Während das überwältigende Gefühl unter den Unternehmen in den ersten Tagen der Covid-19-Pandemie von Sorgen geprägt war, liegt der Schwerpunkt laut Olpak derzeit darauf, das Geschäft fortzusetzen, um aus dieser Zeit mit möglichst geringem Schaden herauszukommen. "In den ersten zwei Wochen dominierten gesundheitliche Bedenken", sagte Olpak, der jeden Tag ein Dutzend Treffen abgehalten hat. "Nach der Anfangsphase gibt es immer noch Bedenken, aber das müssen wir zur Seite legen. Wir konzentrieren uns derzeit ausschließlich auf das Geschäft und überlegen, wie wir mit dem geringsten Schaden weitermachen können", sagte Olpak gegenüber der Presse.

Olpak: "Zahnräder müssen sich weiterhin drehen"

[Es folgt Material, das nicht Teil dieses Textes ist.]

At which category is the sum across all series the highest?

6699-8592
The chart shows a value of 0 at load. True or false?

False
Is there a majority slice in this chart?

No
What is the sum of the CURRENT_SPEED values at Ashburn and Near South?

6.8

Die Schlussfolgerung nach zahlreichen Online-Meetings und Webinaren bestand darin, das Geschäft nicht auszusetzen und diese Ansicht wurde mit einem Brief an Präsident Recep Tayyip Erdogan kommuniziert, betonte Olpak. "Trotz der frühen Debatten über Ausgangssperren und völlige Sperrung haben wir gesehen, dass der kommende Zeitraum nicht auf einige Wochen beschränkt sein wird, dass wir uns einem langwierigen Prozess gegenübersehen und dass wir unsere Arbeit nicht einstellen werden" sagte Olpak gegenüber Journalisten.

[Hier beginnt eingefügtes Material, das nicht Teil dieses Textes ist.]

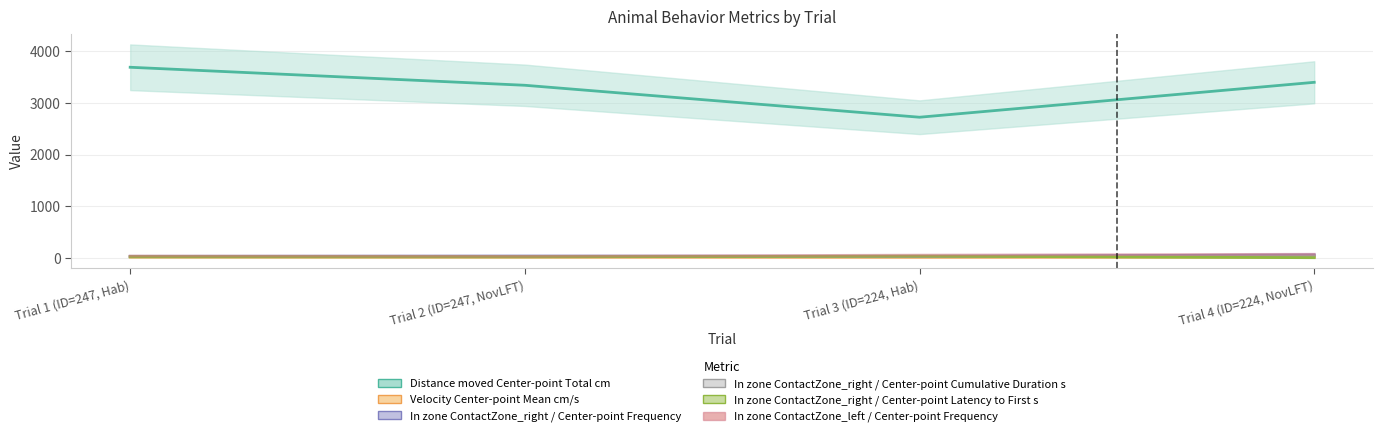

How many data points in Velocity Center-point Mean cm/s are above 11?

3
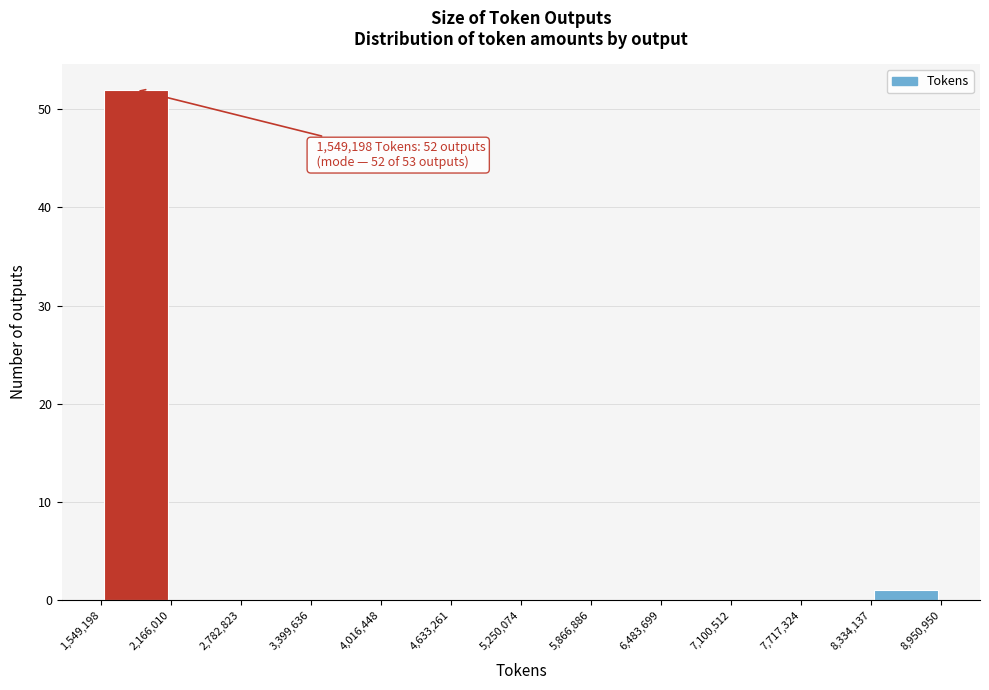

Over which range of the x-axis is the bar tallest?

1,549,198 to 2,166,010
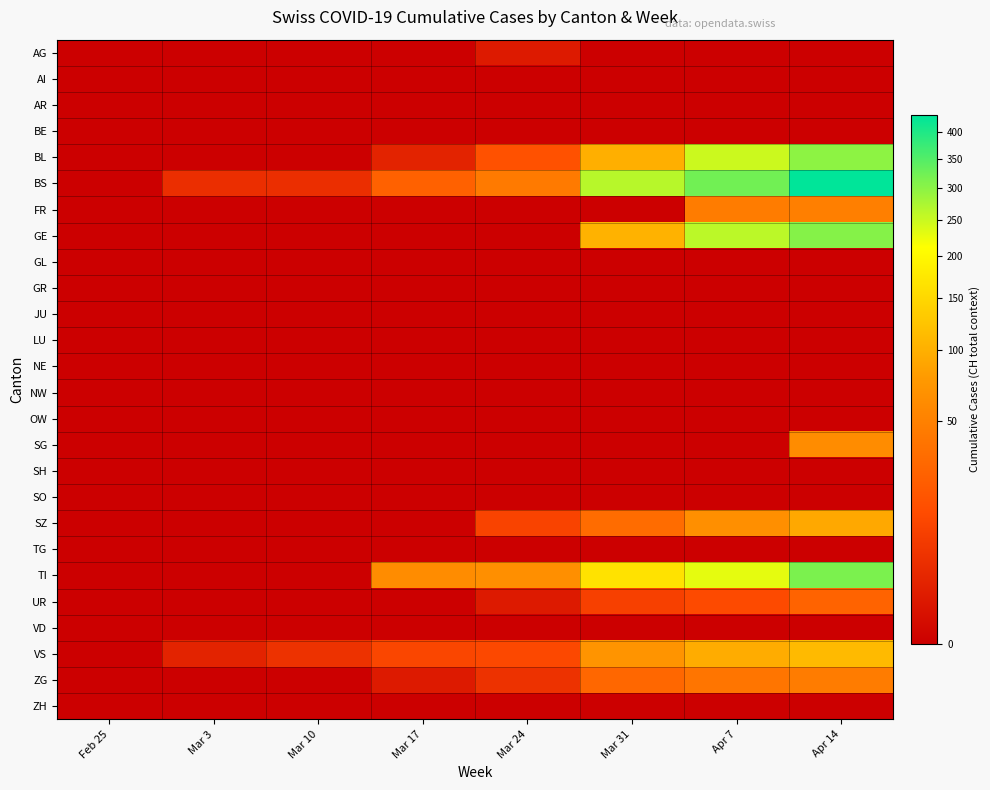

Count the number of data series in this chart.

26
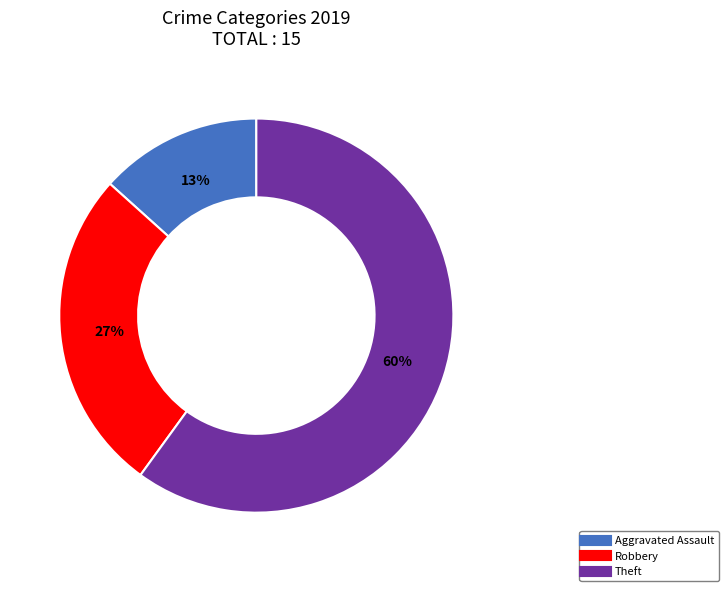

Does any single category account for the majority?

Yes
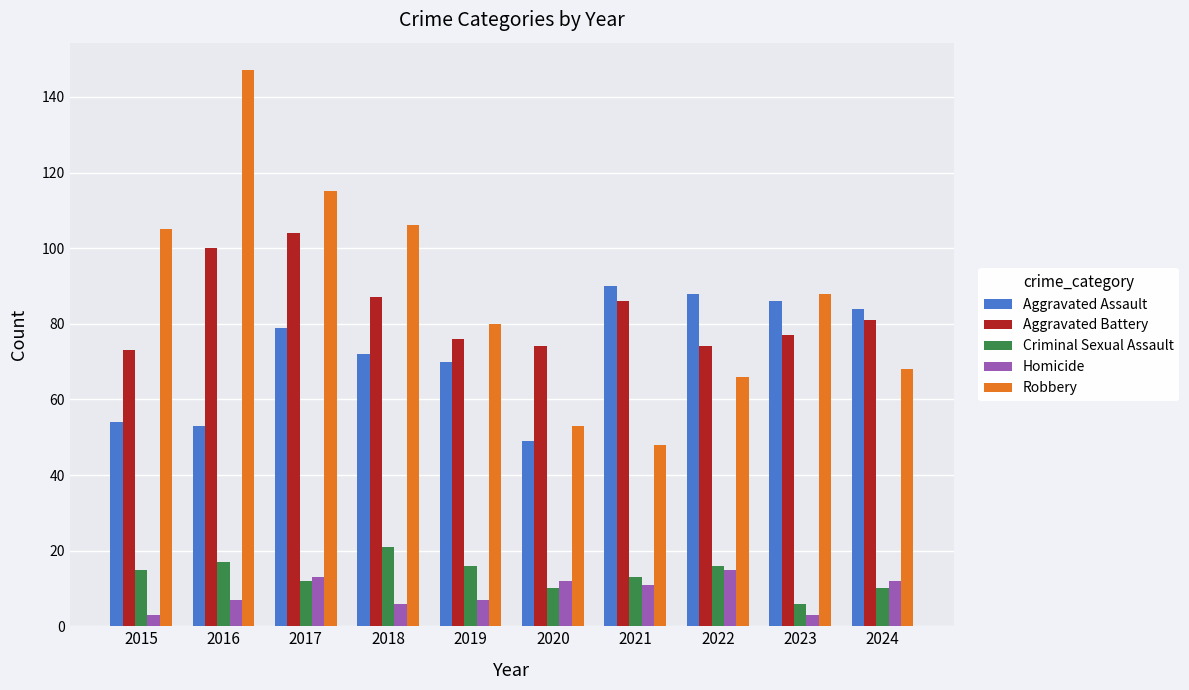

The value of Aggravated Assault at 2019 is 27. True or false?

False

In dieser Hinsicht ist es laut dem DEIK-Präsidenten zu einer Priorität geworden, "die Gesundheit der Menschen bei der Arbeit, aber auch die Gesundheit der Beschäftigung sowie die Gesundheit des Managements sicherzustellen". "Es ist wichtig, dass die Produktion fortgesetzt wird und sich die Zahnräder weiterhin drehen. Wenn der Betrieb zum Stillstand kommt, hat dies verheerende Auswirkungen auf die Haushalte und kann zu Chaos führen. Wir müssen die Beschäftigung schützen", sagte Olpak. Laut Olpak ist die Option, dass die ganze Nation zu Hause bleibt und darauf wartet, dass der Staat drei Monate lang alles bezahlt, keine realistische Option. "Sonst können wir eine Armee von Millionen von Arbeitslosen haben, Millionen ohne Lohn und das kann nicht verwaltet werden."

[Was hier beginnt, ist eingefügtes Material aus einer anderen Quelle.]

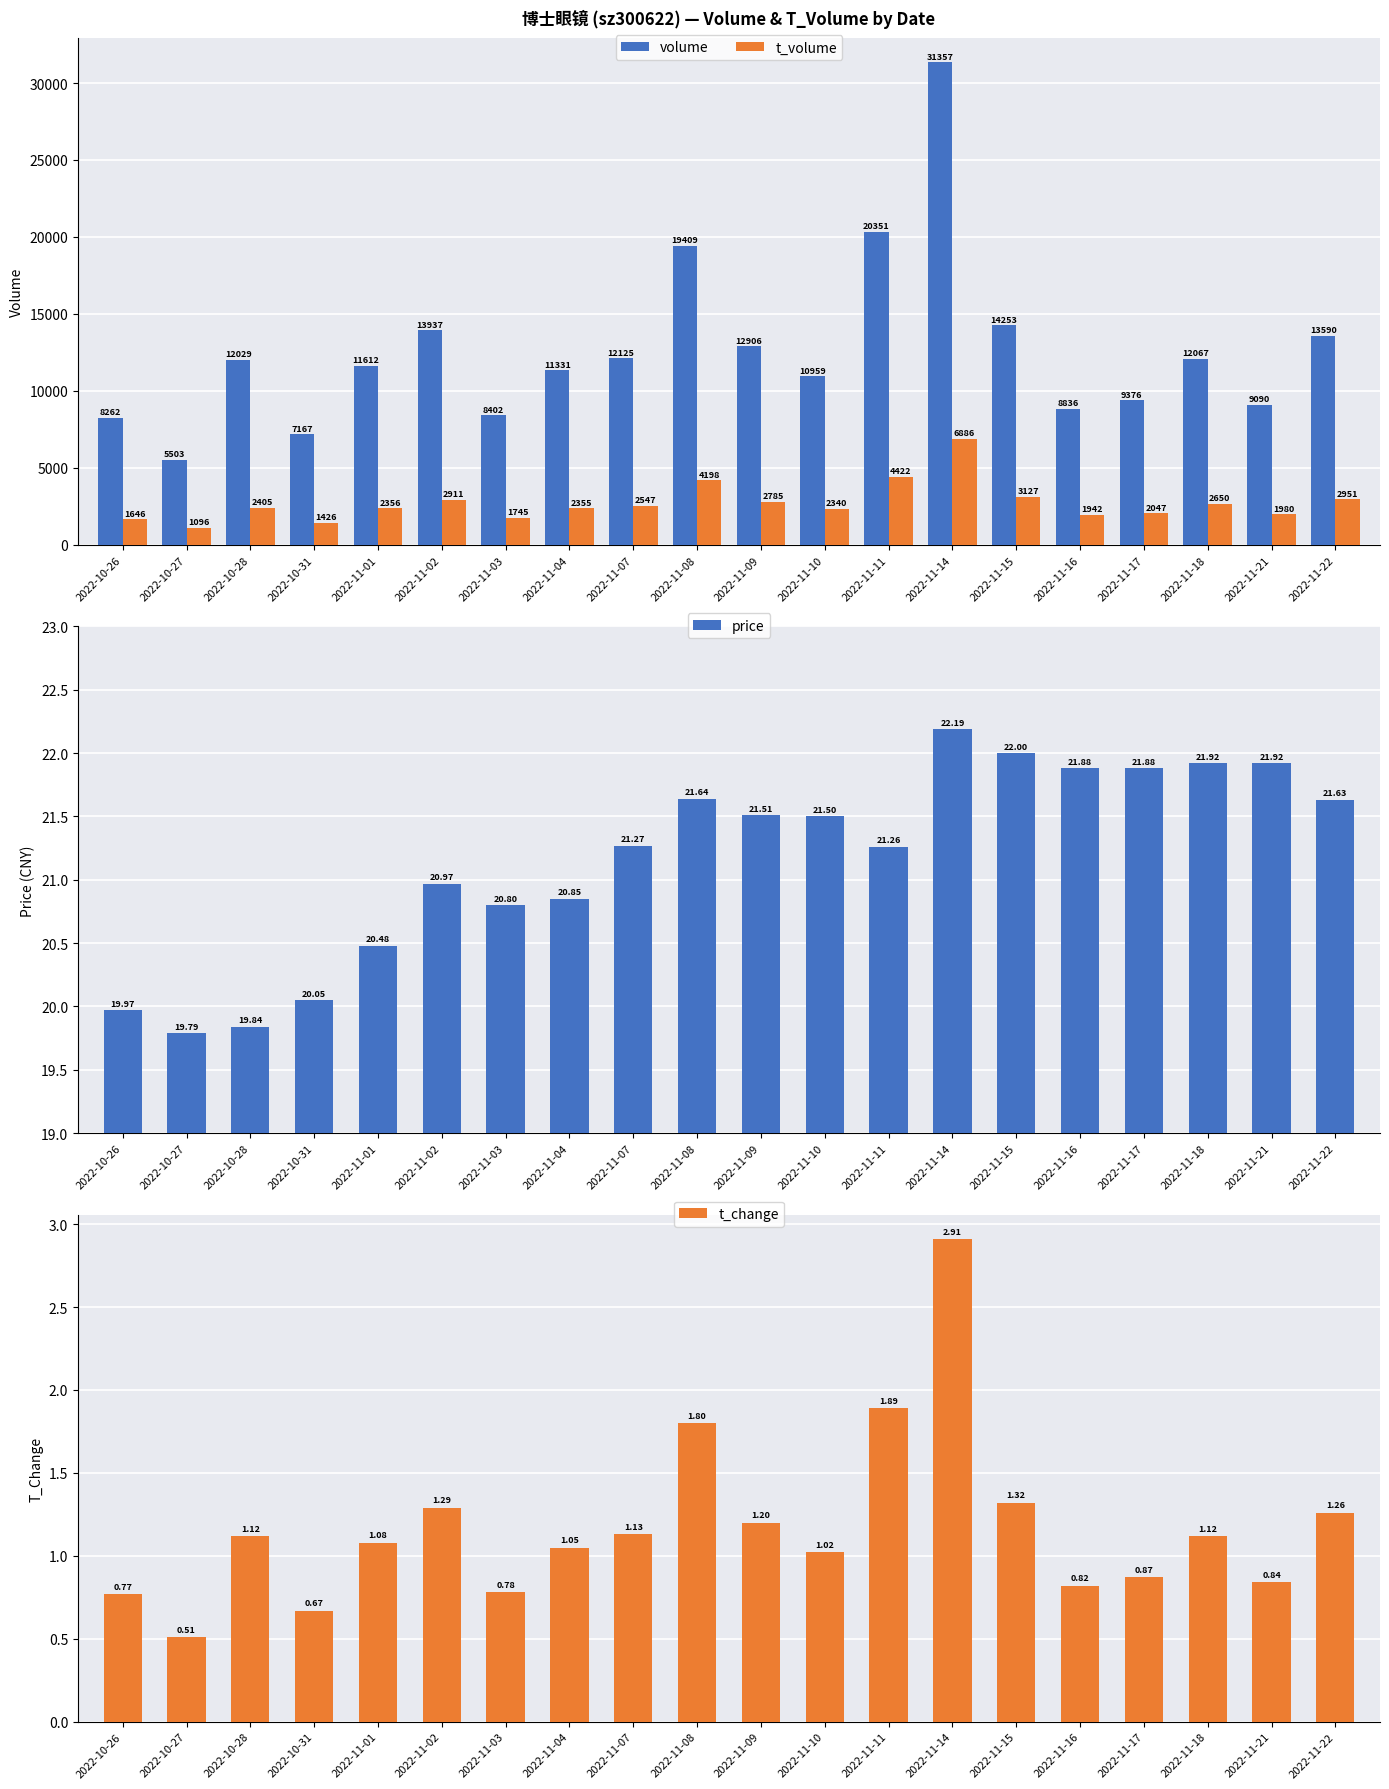

What is the sum of the t_change values at 2022-11-04 and 2022-11-08?

2.9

Steueranhebung für Olpak keine geeignete Maßnahme

Er betonte jedoch, dass die Unternehmen die notwendigen Maßnahmen ergriffen hätten, um die Gesundheitsbedingungen der Mitarbeiter zu sichern. Olpak räumte ein, dass das Risiko einer Rezession existent ist, die zu einem Rückgang der türkischen Exporte führen könnte, sagte jedoch, dass das Land aus dieser Zeit mit dem geringsten Schaden herauskommen kann, indem es die Dynamik des Inlandsmarktes beibehält. Die Tatsache, dass die Türkei viele Krisen erlebt hat, sei laut Olpak ein Vorteil. Diese gesammelten Erfahrungen hätten dem Land die Fähigkeit zur schnellen Anpassung gegeben, ein Attribut, das die Türkei von anderen Ländern unterscheidet.

Der Präsident von DEIK äußerte sich wie zu erwarten positiv zu den Maßnahmen, die zur Unterstützung des Privatsektors eingeleitet wurden, fügte jedoch hinzu, dass den ersten Maßnahmen zur Lösung von Problemen bestimmter Sektoren wahrscheinlich zusätzliche Pakete folgen würden. Olpak betonte jedoch ausdrücklich, er stünde zusätzliche Steuern ablehnend gegenüber.